=== Section Start ===

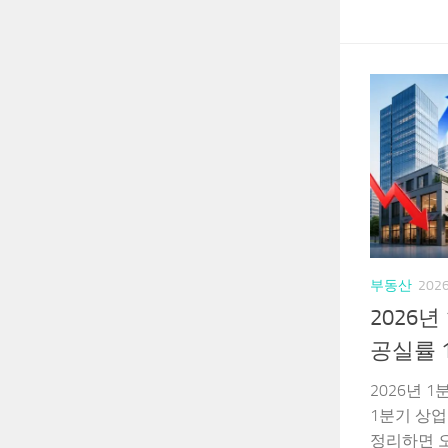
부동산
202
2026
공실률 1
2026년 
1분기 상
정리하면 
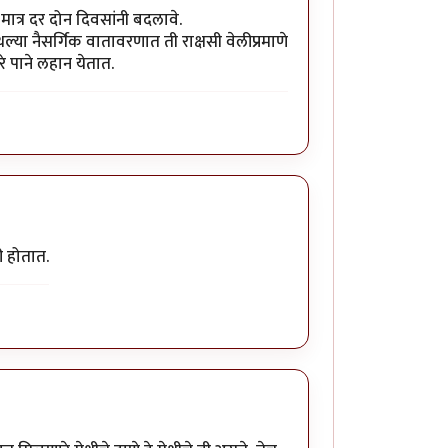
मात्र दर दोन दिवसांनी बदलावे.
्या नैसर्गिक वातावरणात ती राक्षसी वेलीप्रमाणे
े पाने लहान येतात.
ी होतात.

=== Section End ===
=== Section Start ===

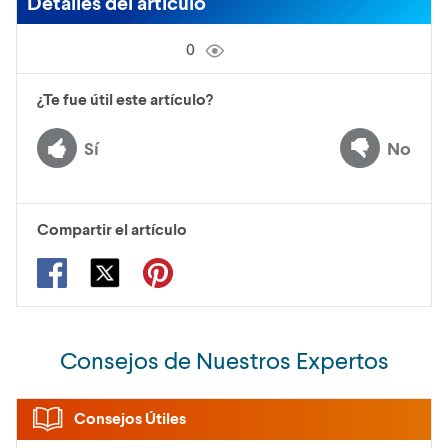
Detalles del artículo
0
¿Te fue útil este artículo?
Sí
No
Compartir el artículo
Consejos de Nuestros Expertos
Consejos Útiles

=== Section End ===
=== Section Start ===

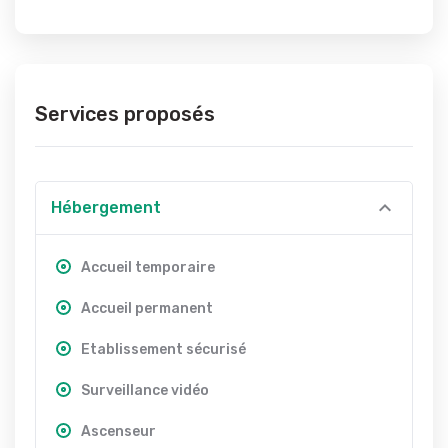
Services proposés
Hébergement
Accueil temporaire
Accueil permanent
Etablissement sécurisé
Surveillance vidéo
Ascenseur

=== Section End ===

Your instructions: Count the lines of text in the items above that contain the word "artículo", and reply with only that number.

Answer section: 3